BELL, David R., School of Earth and Space Exploration, Arizona State university, PO Box 871404, Tempe, AZ 85287-1404, david.r.bell@asu.edu

Volcanic rocks of the NVF vary widely in composition and style of emplacement. Isotopic and trace element data suggest that they were formed by the partial melting of pyroxene- and mica-rich veins or layers in the continental lithosphere beneath the Colorado Plateau. However, megacrysts in some of the NVF diatremes display isotopic and trace element characteristics of asthenospheric magmas. Similar megacrysts occur abundantly in kimberlites, where they are demonstrably cognate with their host magmas, recording details of the early deep magmatic evolution, including temperature, depth, and wall-rock composition of the crystallization environment. In southern Africa these megacryst-derived parameters vary systematically with age and tectonic history of the lithosphere.

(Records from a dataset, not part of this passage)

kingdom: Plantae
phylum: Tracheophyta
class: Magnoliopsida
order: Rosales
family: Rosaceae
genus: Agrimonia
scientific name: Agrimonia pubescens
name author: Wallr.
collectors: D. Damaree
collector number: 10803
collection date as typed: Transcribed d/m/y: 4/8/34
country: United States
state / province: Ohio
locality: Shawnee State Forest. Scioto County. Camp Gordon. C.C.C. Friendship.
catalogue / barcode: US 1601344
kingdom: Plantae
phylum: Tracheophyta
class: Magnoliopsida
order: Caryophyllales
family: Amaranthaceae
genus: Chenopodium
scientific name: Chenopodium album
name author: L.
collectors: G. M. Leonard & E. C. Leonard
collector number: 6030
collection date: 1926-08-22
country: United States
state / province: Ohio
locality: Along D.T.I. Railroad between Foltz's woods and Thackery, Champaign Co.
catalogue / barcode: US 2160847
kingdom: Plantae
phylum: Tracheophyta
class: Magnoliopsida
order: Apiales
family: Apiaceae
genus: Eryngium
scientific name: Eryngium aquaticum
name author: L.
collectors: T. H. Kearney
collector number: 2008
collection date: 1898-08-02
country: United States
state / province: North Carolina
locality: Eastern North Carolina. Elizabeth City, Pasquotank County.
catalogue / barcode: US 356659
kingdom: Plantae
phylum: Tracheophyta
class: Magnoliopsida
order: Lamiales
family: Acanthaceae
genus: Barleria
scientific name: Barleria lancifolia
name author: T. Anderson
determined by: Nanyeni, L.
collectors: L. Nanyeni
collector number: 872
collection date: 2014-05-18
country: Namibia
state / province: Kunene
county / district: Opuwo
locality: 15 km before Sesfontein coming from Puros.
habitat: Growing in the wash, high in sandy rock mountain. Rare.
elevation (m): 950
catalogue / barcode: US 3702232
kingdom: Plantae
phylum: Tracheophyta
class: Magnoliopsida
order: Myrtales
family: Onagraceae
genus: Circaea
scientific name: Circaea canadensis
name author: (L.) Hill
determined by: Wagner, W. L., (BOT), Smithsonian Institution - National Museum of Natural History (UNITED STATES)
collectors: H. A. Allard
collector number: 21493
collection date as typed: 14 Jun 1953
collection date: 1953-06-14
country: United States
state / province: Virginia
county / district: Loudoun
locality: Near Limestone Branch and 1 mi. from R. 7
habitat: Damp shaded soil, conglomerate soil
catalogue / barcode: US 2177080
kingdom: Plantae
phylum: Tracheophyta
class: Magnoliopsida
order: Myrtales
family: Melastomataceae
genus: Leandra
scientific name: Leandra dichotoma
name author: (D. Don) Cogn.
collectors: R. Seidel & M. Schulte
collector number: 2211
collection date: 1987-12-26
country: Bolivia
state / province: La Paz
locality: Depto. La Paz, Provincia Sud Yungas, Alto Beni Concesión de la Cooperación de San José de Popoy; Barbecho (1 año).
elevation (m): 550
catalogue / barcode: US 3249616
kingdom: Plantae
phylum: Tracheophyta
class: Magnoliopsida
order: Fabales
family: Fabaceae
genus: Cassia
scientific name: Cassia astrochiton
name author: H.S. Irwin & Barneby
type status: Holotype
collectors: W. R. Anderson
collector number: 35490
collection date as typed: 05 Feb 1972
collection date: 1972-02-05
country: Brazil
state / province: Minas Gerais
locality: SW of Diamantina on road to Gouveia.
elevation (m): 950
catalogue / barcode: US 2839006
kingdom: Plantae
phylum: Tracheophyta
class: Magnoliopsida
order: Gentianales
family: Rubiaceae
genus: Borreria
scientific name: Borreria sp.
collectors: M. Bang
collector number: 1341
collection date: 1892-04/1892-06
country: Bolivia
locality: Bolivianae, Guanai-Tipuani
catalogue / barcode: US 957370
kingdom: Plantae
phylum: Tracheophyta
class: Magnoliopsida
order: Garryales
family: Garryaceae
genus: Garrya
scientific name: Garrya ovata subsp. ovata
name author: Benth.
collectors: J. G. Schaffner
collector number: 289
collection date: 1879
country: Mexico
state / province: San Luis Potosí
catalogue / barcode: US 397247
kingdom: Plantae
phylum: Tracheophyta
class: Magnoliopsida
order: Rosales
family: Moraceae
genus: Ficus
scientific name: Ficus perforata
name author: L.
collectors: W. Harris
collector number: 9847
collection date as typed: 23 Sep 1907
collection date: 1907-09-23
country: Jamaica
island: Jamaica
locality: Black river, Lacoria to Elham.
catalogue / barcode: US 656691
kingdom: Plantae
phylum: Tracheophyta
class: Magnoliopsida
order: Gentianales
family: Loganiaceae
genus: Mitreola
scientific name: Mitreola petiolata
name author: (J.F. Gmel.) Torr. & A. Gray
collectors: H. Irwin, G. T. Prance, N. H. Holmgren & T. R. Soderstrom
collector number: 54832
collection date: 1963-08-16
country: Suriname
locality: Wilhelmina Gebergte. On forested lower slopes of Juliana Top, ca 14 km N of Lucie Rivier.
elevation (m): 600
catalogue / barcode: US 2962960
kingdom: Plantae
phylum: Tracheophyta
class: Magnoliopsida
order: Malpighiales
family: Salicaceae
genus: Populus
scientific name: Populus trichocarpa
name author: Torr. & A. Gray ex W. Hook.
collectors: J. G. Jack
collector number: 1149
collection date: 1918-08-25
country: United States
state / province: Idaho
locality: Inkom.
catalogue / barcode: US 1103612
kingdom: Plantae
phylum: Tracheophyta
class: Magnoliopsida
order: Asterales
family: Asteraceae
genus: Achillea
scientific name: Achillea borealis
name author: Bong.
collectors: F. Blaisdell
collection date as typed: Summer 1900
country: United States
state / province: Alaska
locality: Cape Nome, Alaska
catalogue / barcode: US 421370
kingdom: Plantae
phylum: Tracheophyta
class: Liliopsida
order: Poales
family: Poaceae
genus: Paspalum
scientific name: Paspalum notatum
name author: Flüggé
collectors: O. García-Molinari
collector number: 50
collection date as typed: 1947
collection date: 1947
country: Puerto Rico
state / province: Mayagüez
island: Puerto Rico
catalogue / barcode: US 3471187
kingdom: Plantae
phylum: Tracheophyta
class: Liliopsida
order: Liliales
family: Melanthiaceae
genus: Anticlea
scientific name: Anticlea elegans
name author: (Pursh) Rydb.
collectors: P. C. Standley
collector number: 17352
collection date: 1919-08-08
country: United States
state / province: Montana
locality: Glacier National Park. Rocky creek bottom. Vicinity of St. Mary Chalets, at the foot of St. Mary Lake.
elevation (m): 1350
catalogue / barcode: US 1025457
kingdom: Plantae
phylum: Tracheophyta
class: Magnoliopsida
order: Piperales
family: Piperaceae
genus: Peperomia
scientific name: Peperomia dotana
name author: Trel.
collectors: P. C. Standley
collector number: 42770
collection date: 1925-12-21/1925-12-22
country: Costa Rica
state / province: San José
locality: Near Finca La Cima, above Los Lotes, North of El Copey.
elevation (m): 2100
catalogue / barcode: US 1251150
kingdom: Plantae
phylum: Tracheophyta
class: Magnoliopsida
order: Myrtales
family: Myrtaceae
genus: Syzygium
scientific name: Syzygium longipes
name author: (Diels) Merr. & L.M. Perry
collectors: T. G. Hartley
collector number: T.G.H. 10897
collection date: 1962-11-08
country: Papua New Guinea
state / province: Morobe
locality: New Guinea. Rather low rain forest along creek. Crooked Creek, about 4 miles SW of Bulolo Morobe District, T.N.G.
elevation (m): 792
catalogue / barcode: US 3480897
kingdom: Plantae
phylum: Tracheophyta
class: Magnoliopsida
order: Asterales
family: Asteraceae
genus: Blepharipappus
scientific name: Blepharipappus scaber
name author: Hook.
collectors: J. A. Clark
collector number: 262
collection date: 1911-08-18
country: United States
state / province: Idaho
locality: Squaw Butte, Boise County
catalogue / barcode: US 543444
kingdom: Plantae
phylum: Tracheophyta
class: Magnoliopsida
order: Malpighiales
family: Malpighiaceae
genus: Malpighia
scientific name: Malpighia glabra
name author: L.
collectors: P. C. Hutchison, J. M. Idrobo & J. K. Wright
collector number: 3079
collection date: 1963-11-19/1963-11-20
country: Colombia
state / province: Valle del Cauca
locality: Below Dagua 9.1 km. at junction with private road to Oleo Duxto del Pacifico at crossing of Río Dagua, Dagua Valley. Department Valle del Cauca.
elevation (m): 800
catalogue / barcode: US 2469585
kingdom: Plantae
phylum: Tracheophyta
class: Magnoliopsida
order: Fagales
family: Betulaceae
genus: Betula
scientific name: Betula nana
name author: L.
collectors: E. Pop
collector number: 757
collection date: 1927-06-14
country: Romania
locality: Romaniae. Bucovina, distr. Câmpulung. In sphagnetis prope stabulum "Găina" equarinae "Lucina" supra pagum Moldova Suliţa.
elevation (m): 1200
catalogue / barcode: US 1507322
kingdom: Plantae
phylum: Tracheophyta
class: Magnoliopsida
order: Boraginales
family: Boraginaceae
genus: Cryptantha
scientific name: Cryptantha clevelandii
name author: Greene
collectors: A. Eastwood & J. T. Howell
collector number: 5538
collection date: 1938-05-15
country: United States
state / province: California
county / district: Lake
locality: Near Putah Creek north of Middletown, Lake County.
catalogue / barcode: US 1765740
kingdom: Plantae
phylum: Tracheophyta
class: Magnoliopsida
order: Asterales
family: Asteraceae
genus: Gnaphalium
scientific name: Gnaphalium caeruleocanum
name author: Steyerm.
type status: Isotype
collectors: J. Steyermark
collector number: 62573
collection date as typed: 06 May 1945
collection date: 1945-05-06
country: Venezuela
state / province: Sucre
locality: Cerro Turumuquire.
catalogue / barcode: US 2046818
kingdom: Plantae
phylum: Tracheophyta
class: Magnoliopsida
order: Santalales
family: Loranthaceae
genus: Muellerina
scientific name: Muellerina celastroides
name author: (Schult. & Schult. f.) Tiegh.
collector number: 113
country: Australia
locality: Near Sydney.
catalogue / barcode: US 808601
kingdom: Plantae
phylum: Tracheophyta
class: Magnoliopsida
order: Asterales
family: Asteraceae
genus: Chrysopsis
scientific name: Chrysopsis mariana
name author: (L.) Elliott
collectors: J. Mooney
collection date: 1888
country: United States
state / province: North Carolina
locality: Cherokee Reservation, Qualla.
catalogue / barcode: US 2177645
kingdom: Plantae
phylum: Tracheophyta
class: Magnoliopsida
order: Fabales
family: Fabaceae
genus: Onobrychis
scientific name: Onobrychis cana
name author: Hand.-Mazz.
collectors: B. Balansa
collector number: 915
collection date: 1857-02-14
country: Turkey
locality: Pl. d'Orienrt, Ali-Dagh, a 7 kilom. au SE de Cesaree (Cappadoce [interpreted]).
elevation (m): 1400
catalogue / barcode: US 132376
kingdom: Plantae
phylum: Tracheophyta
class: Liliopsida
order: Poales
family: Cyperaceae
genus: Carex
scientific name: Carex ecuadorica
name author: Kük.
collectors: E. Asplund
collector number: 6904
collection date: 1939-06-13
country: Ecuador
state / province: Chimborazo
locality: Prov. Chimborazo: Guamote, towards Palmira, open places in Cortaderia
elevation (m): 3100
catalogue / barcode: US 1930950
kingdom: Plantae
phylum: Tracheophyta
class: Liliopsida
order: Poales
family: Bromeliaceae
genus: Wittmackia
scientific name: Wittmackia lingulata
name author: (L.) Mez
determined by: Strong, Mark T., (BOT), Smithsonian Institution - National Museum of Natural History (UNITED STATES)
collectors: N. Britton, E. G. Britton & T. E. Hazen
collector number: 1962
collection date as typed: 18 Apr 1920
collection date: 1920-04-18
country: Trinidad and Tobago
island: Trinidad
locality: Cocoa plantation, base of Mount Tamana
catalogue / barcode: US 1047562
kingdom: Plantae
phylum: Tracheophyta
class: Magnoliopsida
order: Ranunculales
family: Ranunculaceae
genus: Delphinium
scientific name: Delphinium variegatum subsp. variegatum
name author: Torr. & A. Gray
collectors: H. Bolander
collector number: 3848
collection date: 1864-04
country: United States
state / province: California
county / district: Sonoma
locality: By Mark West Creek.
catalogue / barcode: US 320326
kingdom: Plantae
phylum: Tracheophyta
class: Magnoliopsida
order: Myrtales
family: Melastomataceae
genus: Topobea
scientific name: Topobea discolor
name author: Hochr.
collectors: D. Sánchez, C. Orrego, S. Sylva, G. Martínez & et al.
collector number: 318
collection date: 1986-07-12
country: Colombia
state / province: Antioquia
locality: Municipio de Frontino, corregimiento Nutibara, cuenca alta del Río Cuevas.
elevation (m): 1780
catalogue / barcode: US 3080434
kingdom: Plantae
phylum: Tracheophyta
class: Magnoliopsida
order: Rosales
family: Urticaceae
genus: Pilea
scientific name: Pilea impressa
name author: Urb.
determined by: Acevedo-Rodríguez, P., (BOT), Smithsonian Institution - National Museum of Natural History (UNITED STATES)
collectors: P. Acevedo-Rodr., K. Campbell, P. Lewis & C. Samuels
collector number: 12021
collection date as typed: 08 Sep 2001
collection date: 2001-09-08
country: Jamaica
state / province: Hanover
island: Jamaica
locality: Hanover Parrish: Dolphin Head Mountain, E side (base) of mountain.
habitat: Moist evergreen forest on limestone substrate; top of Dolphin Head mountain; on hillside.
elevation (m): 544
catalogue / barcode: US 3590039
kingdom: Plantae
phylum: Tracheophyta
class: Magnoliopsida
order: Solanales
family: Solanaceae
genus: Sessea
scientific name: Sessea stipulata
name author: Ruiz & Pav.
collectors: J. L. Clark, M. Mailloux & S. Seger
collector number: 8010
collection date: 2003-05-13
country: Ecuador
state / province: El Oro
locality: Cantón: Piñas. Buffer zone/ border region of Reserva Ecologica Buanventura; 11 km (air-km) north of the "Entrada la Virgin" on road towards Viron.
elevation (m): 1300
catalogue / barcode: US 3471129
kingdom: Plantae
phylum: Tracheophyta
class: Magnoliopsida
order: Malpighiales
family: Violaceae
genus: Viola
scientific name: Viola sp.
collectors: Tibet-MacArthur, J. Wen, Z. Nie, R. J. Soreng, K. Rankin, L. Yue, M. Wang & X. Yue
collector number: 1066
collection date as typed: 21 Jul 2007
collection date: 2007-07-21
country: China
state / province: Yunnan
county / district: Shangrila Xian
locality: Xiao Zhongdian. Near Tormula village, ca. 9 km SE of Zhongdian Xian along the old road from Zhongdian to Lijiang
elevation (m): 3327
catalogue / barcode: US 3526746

Megacrysts from The Thumb, a mafic minette diatreme in the NVF, display compositional variations analogous to those in southern African kimberlites, and are most similar to those from Proterozoic crustal provinces. Crystallization depths are in the range 90 – 140 km. However, whereas kimberlites and their included megacrysts are isotopically similar in Sr, Nd, Pb and Hf, those of The Thumb are not. This suggests that NVF magmas originated in the asthenosphere and acquired their chemical and isotopic characteristics by reaction with the lithosphere. The unusual reactivity of the lithosphere beneath the NVF is attributable to its straddling a Proterozoic continental suture zone containing abundant hydrous mafic and peridotitic enclaves, as evidenced by xenolith populations. The preferential rifting and magma emplacement along such sutures in continental Large Igneous Provinces implies that melting and assimilation of the lithospheric mélange in such zones could be a major source of trace element and isotopic enrichment seen in early stages of some flood basalt provinces.